Aventuras y desventuras de Alvar Núñez Cabeza de Vaca

He de reconocer que la colonización americana no es mi género preferido. Quizá se deba a esa especie de estúpido complejo que muchos de mi generación padecemos respecto a esta etapa de la historia. Y digo estúpido complejo porque si bien es cierto que hubo mucha barbarie durante aquel periodo, no es menos verdadero que todas las potencias de aquel entonces entraban a sangre y fuego allá por donde les interesaba. Incluso podríamos ir más lejos y juzgar de la misma manera la ética de nuestro primer mundo quinientos años después, que tal vez de una manera menos manifiesta que en siglo XVI, intenta exprimir para su propio beneficio los recursos de los países menos desarrollados. Sería un interesante debate éste, pero lo dejaremos para otra ocasión.

Lo expuesto viene a cuento porque el presente capítulo está dedicado a Alvar Núñez Cabeza de Vaca, uno de aquellos aventureros del Nuevo Mundo, de los que siempre escuché hablar a mi padre. Todos somos hijos de nuestro tiempo y a mediados del pasado siglo, mi padre y su hermano pequeño no conocían ese complejo al que antes me refería. En su juventud, las epopeyas de la aventura americana llenaron muchas noches de entusiasmada lectura que años más tarde se convirtieron en largas tertulias familiares.

Espero que mi tío Javier disponga pronto de una conexión a internet para que pueda leer esta historia. Aunque sobradamente conocida para él, espero que le guste. Respecto a mi papá, estoy seguro que allá donde está ya la está disfrutando. Como en aquellas tertulias.

Cabeza de Vaca, un superviviente

Hay hombres predestinados a sobrevivir. Por muchos peligros que les acechen, por muchas adversidades que se crucen en su camino, cuando ya parecen vislumbrar el final, siempre encuentran una pequeña rendija por la que escapar. Alvar Núñez Cabeza de Vaca pudo haber abandonado este mundo en incontables ocasiones; combatió como soldado en diversas campañas, naufragó en las costas de la Florida bajo la furia de un huracán, fue esclavizado largo tiempo por indígenas norteamericanos, erró miles de kilómetros por territorios desconocidos, royó el cuero de sus botas para no morir de hambre, …, sin embargo el de Jerez encontró el óbito en su cama de Sevilla siendo ya septuagenario.

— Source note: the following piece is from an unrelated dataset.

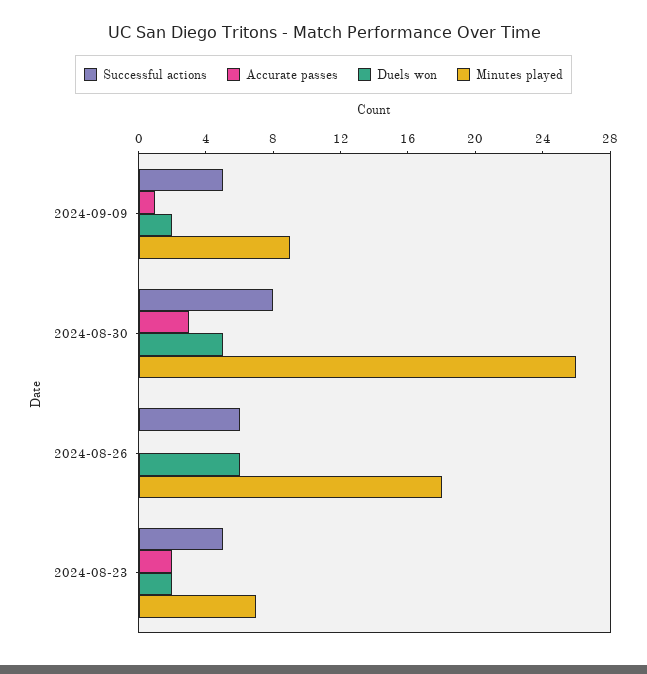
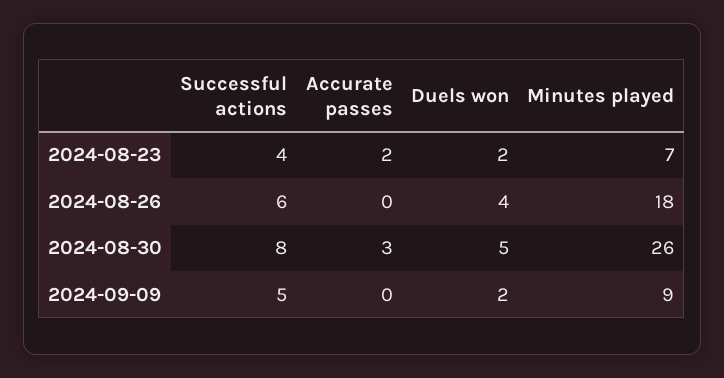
Accurate passes, 2024-09-09: 1 -> 0
Duels won, 2024-08-26: 6 -> 4
Successful actions, 2024-08-23: 5 -> 4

Son muchas las aventuras que disfrutó y otras tantas las desventuras que padeció. Probablemente la más conocida de ellas se produjo cuando atravesó de costa a costa los actuales Estados Unidos de América y el norte de México, en un penoso peregrinar que se prolongó durante ocho años. Aquel periodo supuso una auténtica odisea llena de penalidades que llevaron a Alvar al límite de su fortaleza física y mental. Años más tarde escribiría una interesantísima crónica sobre aquellas experiencias que ha llegado hasta nuestros días bajo el nombre de “Naufragios”. Este relato ha sido un texto de gran valor para los estudiosos del Nuevo Mundo; Cabeza de Vaca, adelantándose varios siglos al desarrollo de la antropología, recogió en sus narraciones numerosas observaciones etnográficas sobre las poblaciones indígenas, así como riquísimas descripciones de los territorios por los que transitó. En sus andanzas por tierras americanas no halló la gloria, ni consiguió riqueza ninguna, sin embargo su aventura constituye una de las gestas más asombrosas en la historia del Nuevo Mundo.

Pánfilo de Narváez

El descubrimiento de América marcó indudablemente el devenir del siglo XVI. Miles de europeos soñaron con una vida mejor. Un inmenso continente con una naturaleza exuberante y vastos territorios por explorar ofrecía una oportunidad inmejorable para prosperar. Los rumores sobre ciudades llenas de increíbles riquezas despertó la codicia de no pocos aventureros. Tal es así, que a muchos de ellos no les importó endeudarse hasta más allá de lo razonable con tal de emprender un viaje que parecía prometer éxito político o económico. Cabeza de Vaca no fue ajeno a esta fiebre americana y en 1526 solicitó un puesto en la expedición que capitaneaba Pánfilo de Narváez y que tenía como objeto conquistar el territorio comprendido entre el río de las Palmas (río Grande) y el cabo de la Florida. Por aquel entonces, la Casa de Contratación de Indias exigía una garantía monetaria a todos los oficiales que partían hacia el Nuevo Mundo y Alvar Núñez tuvo que empeñar todo su patrimonio. El gaditano anhelaba la gloria que habían alcanzado algunos de sus antepasados y las exigencias económicas no iban a entorpecer su camino hacia ella.